:: Prompt ::
Reproduce the discussion of Tanistry succession below word for word, from "You should also" to "it belongs to.".

:: Excerpted passage ::
====

You should also get decision for kingdom-level (and, maybe, empire-level) titles. "Adopt Special Succession Type".

Yeah, it's a major decision for any King-tier or higher ruler if you belong to the cultural group that it belongs to.

I kept playing the tutorial up until forming the kingdom of Ireland and saw it pop up, and accepting it switched to Tanistry succession.
 
What succession law do you have now? It is only available if any empire and kingdom titles a characters hold all have partition succession laws.

EDIT: I noticed that you are Welsh, which is in the Brythonic culture group, I think? The decision for tanistry is only available to Goidelic cultures.
 
My kingdom is Male Preference Confederate Partition.
I edited my post, but I noticed that you are Welsh, which is in the Brythonic culture group, I think? The decision for tanistry is only available to Goidelic cultures.
 
After I created the Duchy of Leinster, I was able to go to Tanistry with the accompanying prestige expense of 1500. Don't know if that helps or not...
 
After I created the Duchy of Leinster, I was able to go to Tanistry with the accompanying prestige expense of 1500. Don't know if that helps or not...

====

A run of records
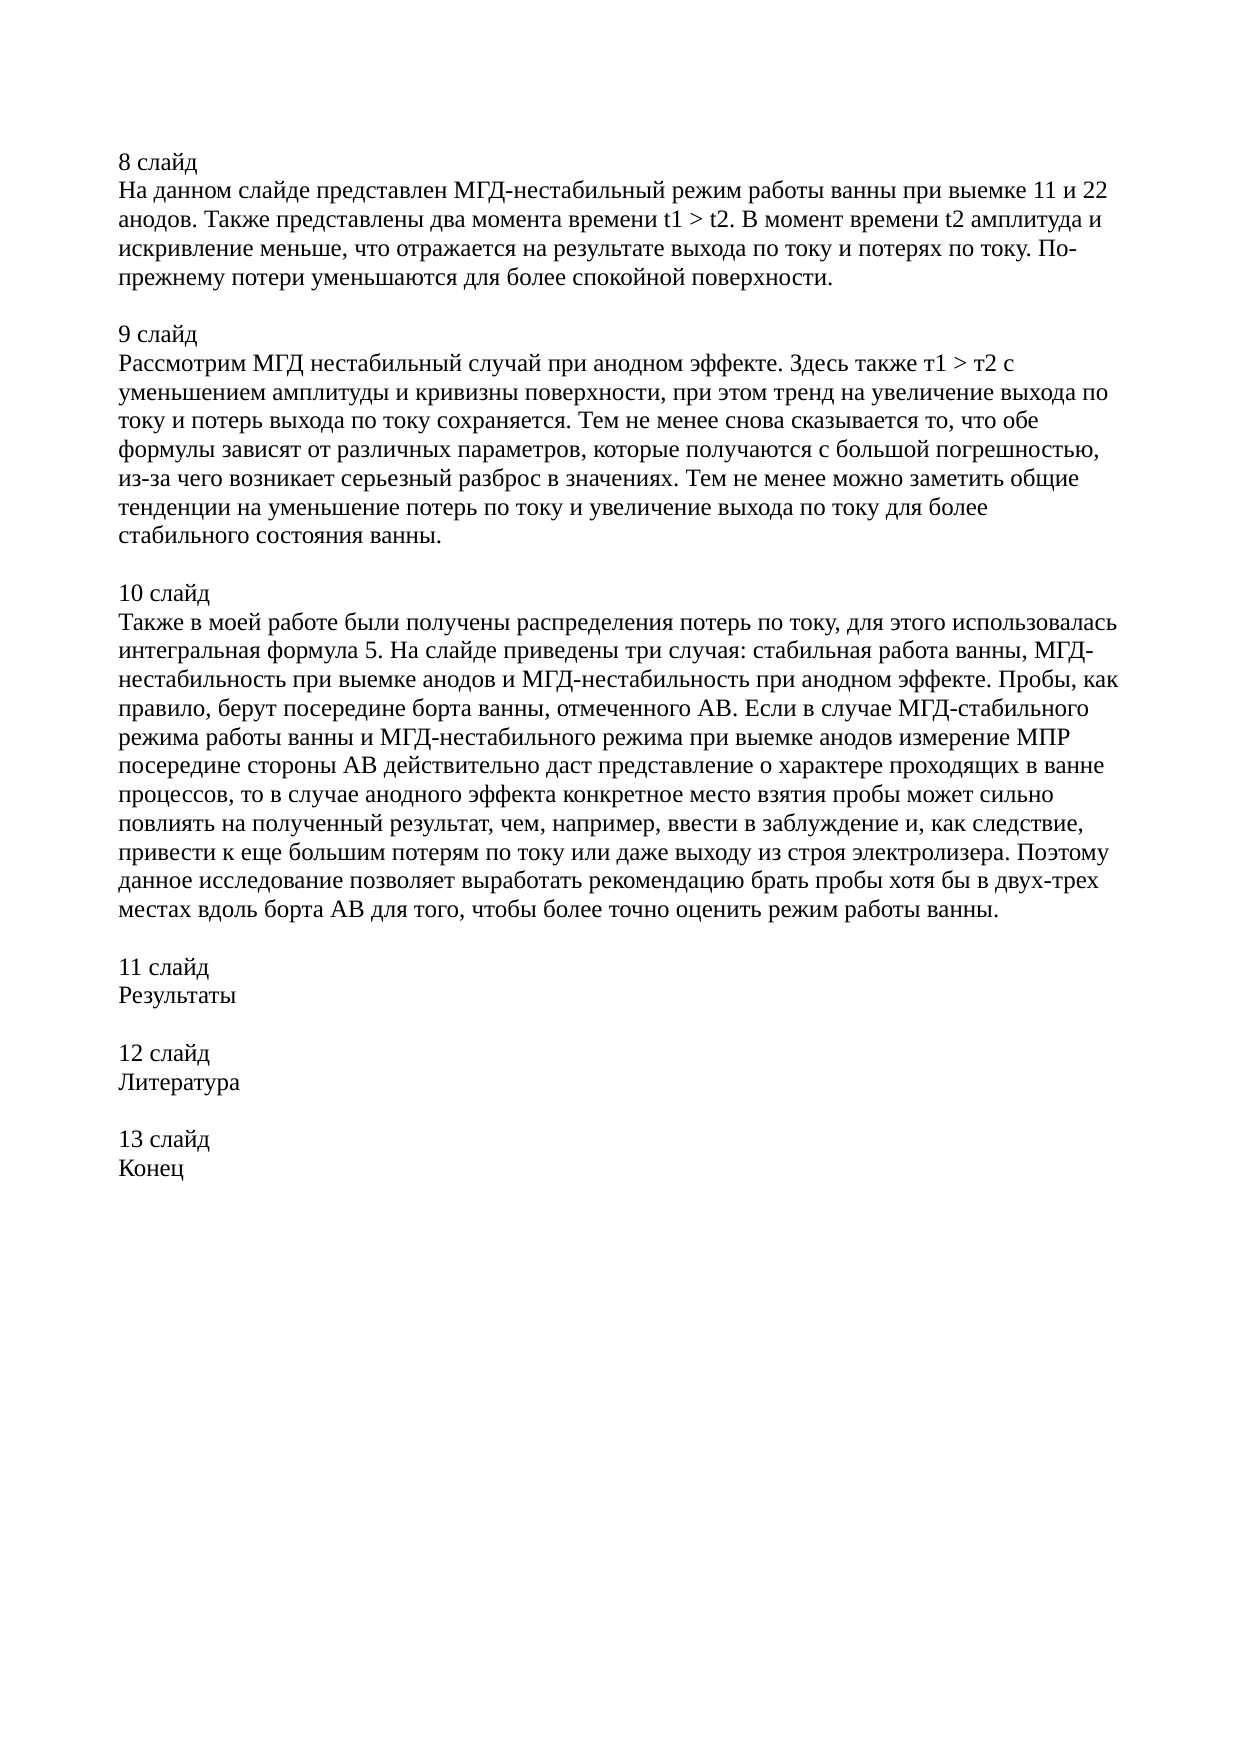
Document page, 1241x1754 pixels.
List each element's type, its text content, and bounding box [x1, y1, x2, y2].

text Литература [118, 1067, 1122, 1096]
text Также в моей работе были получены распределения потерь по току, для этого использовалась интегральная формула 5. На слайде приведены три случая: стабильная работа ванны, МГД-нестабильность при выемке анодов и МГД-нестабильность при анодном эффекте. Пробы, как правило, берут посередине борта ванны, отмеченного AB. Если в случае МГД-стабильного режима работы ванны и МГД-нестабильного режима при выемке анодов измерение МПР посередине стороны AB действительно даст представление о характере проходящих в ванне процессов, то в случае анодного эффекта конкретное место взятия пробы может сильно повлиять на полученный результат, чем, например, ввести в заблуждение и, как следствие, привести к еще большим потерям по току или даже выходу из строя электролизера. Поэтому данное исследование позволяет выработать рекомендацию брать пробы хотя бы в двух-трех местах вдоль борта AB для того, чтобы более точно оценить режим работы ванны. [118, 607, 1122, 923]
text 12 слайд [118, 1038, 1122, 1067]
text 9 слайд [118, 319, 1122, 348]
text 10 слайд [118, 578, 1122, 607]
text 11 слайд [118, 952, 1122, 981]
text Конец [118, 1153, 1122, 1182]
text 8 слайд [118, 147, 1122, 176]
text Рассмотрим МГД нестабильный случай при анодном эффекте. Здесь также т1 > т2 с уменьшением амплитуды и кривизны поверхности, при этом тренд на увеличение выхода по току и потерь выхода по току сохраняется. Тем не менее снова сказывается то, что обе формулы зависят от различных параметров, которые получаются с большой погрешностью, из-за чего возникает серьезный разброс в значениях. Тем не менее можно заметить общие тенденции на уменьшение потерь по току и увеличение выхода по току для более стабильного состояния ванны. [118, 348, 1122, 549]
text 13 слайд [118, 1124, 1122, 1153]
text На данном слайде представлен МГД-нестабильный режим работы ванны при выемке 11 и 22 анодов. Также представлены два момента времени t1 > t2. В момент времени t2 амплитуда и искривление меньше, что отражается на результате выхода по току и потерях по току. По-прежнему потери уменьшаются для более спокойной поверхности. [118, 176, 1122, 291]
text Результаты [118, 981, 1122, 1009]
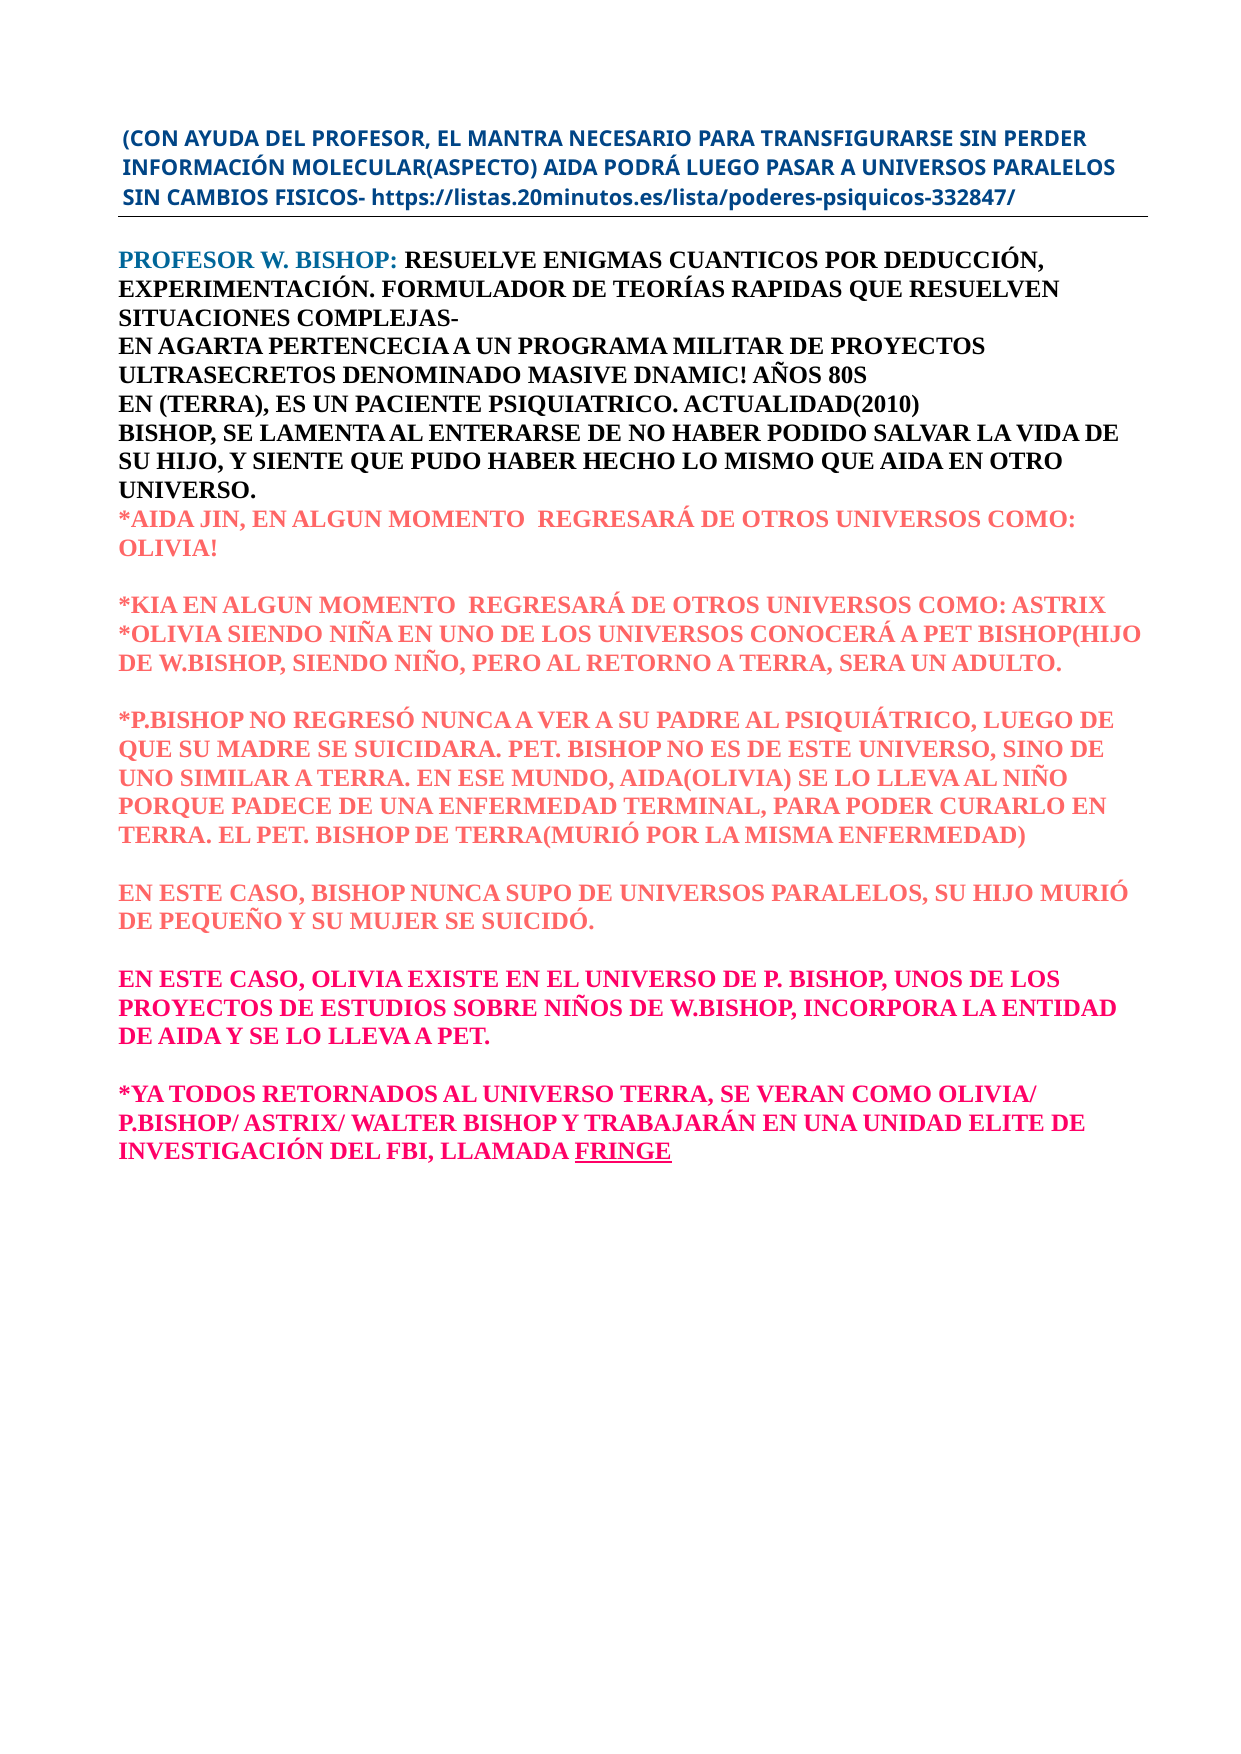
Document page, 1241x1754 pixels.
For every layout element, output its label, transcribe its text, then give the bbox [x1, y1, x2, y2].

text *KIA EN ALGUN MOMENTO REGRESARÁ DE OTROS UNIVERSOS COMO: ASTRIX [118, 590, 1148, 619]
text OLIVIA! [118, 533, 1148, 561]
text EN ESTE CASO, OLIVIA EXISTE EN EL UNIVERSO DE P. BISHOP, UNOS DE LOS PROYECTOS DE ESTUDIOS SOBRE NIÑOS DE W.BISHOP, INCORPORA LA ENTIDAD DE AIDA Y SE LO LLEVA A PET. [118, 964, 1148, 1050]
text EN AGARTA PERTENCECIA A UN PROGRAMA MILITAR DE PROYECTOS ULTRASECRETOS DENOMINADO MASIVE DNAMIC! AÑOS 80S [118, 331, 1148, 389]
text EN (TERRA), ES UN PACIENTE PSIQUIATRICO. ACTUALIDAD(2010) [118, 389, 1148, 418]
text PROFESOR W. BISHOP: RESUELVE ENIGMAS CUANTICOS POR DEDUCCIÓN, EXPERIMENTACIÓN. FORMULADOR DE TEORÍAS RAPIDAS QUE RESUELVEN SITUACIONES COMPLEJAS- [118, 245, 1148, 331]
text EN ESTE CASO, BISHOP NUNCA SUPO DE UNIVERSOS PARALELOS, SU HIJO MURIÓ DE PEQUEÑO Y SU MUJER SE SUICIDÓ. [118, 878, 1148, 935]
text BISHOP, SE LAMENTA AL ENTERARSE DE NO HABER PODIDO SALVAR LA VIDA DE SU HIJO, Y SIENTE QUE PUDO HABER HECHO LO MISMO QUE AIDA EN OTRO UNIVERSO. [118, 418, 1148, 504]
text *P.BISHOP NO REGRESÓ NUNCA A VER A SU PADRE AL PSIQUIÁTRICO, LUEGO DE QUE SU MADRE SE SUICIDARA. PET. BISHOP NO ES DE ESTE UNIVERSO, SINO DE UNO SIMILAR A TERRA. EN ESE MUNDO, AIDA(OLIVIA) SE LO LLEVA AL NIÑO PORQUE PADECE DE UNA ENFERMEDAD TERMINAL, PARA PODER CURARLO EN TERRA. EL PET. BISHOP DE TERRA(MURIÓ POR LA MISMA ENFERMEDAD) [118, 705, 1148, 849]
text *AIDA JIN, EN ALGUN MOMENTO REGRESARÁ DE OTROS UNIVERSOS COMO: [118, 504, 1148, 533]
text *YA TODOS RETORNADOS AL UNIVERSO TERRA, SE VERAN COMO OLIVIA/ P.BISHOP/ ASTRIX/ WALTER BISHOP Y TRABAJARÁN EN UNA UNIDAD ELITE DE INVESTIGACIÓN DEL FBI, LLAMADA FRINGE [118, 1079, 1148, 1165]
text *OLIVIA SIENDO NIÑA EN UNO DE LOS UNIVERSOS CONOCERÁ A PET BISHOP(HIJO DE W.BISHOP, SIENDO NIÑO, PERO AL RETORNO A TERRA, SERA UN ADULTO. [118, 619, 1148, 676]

====

:: Output of the task ::
You should also get decision for kingdom-level (and, maybe, empire-level) titles. "Adopt Special Succession Type".

Yeah, it's a major decision for any King-tier or higher ruler if you belong to the cultural group that it belongs to.